#### AIM OF THE EXERCISE
Even if the data beneath seems repetitive, write it all out again exactly.

== STUDY MATERIAL

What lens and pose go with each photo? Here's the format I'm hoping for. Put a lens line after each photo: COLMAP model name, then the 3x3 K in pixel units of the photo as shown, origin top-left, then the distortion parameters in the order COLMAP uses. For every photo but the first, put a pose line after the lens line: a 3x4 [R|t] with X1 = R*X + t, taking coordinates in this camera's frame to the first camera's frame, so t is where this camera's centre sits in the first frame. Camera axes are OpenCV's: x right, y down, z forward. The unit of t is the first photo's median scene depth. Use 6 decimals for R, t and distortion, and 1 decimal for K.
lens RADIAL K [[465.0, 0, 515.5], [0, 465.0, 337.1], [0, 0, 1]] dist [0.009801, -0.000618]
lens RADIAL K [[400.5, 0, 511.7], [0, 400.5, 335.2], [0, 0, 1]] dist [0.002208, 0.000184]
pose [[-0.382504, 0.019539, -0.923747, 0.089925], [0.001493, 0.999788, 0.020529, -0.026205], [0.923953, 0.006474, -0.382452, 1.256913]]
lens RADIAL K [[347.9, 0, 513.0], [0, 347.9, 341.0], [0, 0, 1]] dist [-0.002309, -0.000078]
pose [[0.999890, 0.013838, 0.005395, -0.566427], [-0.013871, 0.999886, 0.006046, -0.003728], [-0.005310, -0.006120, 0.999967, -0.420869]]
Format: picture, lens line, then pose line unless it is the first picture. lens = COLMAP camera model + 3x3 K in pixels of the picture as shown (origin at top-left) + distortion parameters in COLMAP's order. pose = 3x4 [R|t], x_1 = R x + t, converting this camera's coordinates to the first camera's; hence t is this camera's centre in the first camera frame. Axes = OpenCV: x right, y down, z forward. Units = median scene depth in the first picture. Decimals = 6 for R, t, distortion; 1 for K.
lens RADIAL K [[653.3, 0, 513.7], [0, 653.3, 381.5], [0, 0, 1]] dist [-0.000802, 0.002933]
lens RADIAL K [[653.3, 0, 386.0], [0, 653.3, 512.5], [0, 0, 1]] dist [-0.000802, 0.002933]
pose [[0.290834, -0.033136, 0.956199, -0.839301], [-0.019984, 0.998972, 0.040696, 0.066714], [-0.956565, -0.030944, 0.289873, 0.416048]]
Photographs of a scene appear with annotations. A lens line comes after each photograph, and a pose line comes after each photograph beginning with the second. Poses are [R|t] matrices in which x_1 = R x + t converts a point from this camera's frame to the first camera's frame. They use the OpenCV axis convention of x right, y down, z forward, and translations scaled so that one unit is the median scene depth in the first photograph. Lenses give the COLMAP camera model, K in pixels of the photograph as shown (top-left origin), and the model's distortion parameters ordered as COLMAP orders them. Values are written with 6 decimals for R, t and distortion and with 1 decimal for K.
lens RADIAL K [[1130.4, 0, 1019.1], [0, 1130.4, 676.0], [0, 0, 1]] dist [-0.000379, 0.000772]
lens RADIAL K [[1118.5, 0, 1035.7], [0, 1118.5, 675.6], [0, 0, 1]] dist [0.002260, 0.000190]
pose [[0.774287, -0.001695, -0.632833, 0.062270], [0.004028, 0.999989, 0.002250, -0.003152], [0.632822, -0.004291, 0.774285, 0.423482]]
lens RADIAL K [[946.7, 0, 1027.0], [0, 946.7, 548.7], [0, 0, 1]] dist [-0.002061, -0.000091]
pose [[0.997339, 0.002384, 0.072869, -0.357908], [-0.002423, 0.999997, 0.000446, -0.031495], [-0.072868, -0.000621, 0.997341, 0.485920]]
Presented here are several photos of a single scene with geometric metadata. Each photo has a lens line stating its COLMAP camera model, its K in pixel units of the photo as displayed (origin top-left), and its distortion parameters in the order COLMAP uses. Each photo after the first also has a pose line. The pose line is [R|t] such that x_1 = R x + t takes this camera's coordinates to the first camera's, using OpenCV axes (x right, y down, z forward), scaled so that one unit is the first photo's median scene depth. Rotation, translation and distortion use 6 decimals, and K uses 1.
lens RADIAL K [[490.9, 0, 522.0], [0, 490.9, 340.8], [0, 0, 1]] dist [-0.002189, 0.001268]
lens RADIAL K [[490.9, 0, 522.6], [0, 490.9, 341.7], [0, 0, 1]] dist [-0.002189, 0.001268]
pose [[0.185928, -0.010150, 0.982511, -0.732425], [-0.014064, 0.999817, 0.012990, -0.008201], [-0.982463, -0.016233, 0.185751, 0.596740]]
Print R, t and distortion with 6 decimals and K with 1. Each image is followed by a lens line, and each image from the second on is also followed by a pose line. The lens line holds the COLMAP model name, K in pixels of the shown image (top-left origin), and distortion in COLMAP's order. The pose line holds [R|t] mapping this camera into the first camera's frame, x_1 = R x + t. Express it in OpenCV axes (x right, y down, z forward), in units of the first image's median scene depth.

====

#### REPLY TO THE TASK
What lens and pose go with each photo? Here's the format I'm hoping for. Put a lens line after each photo: COLMAP model name, then the 3x3 K in pixel units of the photo as shown, origin top-left, then the distortion parameters in the order COLMAP uses. For every photo but the first, put a pose line after the lens line: a 3x4 [R|t] with X1 = R*X + t, taking coordinates in this camera's frame to the first camera's frame, so t is where this camera's centre sits in the first frame. Camera axes are OpenCV's: x right, y down, z forward. The unit of t is the first photo's median scene depth. Use 6 decimals for R, t and distortion, and 1 decimal for K.
lens RADIAL K [[465.0, 0, 515.5], [0, 465.0, 337.1], [0, 0, 1]] dist [0.009801, -0.000618]
lens RADIAL K [[400.5, 0, 511.7], [0, 400.5, 335.2], [0, 0, 1]] dist [0.002208, 0.000184]
pose [[-0.382504, 0.019539, -0.923747, 0.089925], [0.001493, 0.999788, 0.020529, -0.026205], [0.923953, 0.006474, -0.382452, 1.256913]]
lens RADIAL K [[347.9, 0, 513.0], [0, 347.9, 341.0], [0, 0, 1]] dist [-0.002309, -0.000078]
pose [[0.999890, 0.013838, 0.005395, -0.566427], [-0.013871, 0.999886, 0.006046, -0.003728], [-0.005310, -0.006120, 0.999967, -0.420869]]
Format: picture, lens line, then pose line unless it is the first picture. lens = COLMAP camera model + 3x3 K in pixels of the picture as shown (origin at top-left) + distortion parameters in COLMAP's order. pose = 3x4 [R|t], x_1 = R x + t, converting this camera's coordinates to the first camera's; hence t is this camera's centre in the first camera frame. Axes = OpenCV: x right, y down, z forward. Units = median scene depth in the first picture. Decimals = 6 for R, t, distortion; 1 for K.
lens RADIAL K [[653.3, 0, 513.7], [0, 653.3, 381.5], [0, 0, 1]] dist [-0.000802, 0.002933]
lens RADIAL K [[653.3, 0, 386.0], [0, 653.3, 512.5], [0, 0, 1]] dist [-0.000802, 0.002933]
pose [[0.290834, -0.033136, 0.956199, -0.839301], [-0.019984, 0.998972, 0.040696, 0.066714], [-0.956565, -0.030944, 0.289873, 0.416048]]
Photographs of a scene appear with annotations. A lens line comes after each photograph, and a pose line comes after each photograph beginning with the second. Poses are [R|t] matrices in which x_1 = R x + t converts a point from this camera's frame to the first camera's frame. They use the OpenCV axis convention of x right, y down, z forward, and translations scaled so that one unit is the median scene depth in the first photograph. Lenses give the COLMAP camera model, K in pixels of the photograph as shown (top-left origin), and the model's distortion parameters ordered as COLMAP orders them. Values are written with 6 decimals for R, t and distortion and with 1 decimal for K.
lens RADIAL K [[1130.4, 0, 1019.1], [0, 1130.4, 676.0], [0, 0, 1]] dist [-0.000379, 0.000772]
lens RADIAL K [[1118.5, 0, 1035.7], [0, 1118.5, 675.6], [0, 0, 1]] dist [0.002260, 0.000190]
pose [[0.774287, -0.001695, -0.632833, 0.062270], [0.004028, 0.999989, 0.002250, -0.003152], [0.632822, -0.004291, 0.774285, 0.423482]]
lens RADIAL K [[946.7, 0, 1027.0], [0, 946.7, 548.7], [0, 0, 1]] dist [-0.002061, -0.000091]
pose [[0.997339, 0.002384, 0.072869, -0.357908], [-0.002423, 0.999997, 0.000446, -0.031495], [-0.072868, -0.000621, 0.997341, 0.485920]]
Presented here are several photos of a single scene with geometric metadata. Each photo has a lens line stating its COLMAP camera model, its K in pixel units of the photo as displayed (origin top-left), and its distortion parameters in the order COLMAP uses. Each photo after the first also has a pose line. The pose line is [R|t] such that x_1 = R x + t takes this camera's coordinates to the first camera's, using OpenCV axes (x right, y down, z forward), scaled so that one unit is the first photo's median scene depth. Rotation, translation and distortion use 6 decimals, and K uses 1.
lens RADIAL K [[490.9, 0, 522.0], [0, 490.9, 340.8], [0, 0, 1]] dist [-0.002189, 0.001268]
lens RADIAL K [[490.9, 0, 522.6], [0, 490.9, 341.7], [0, 0, 1]] dist [-0.002189, 0.001268]
pose [[0.185928, -0.010150, 0.982511, -0.732425], [-0.014064, 0.999817, 0.012990, -0.008201], [-0.982463, -0.016233, 0.185751, 0.596740]]
Print R, t and distortion with 6 decimals and K with 1. Each image is followed by a lens line, and each image from the second on is also followed by a pose line. The lens line holds the COLMAP model name, K in pixels of the shown image (top-left origin), and distortion in COLMAP's order. The pose line holds [R|t] mapping this camera into the first camera's frame, x_1 = R x + t. Express it in OpenCV axes (x right, y down, z forward), in units of the first image's median scene depth.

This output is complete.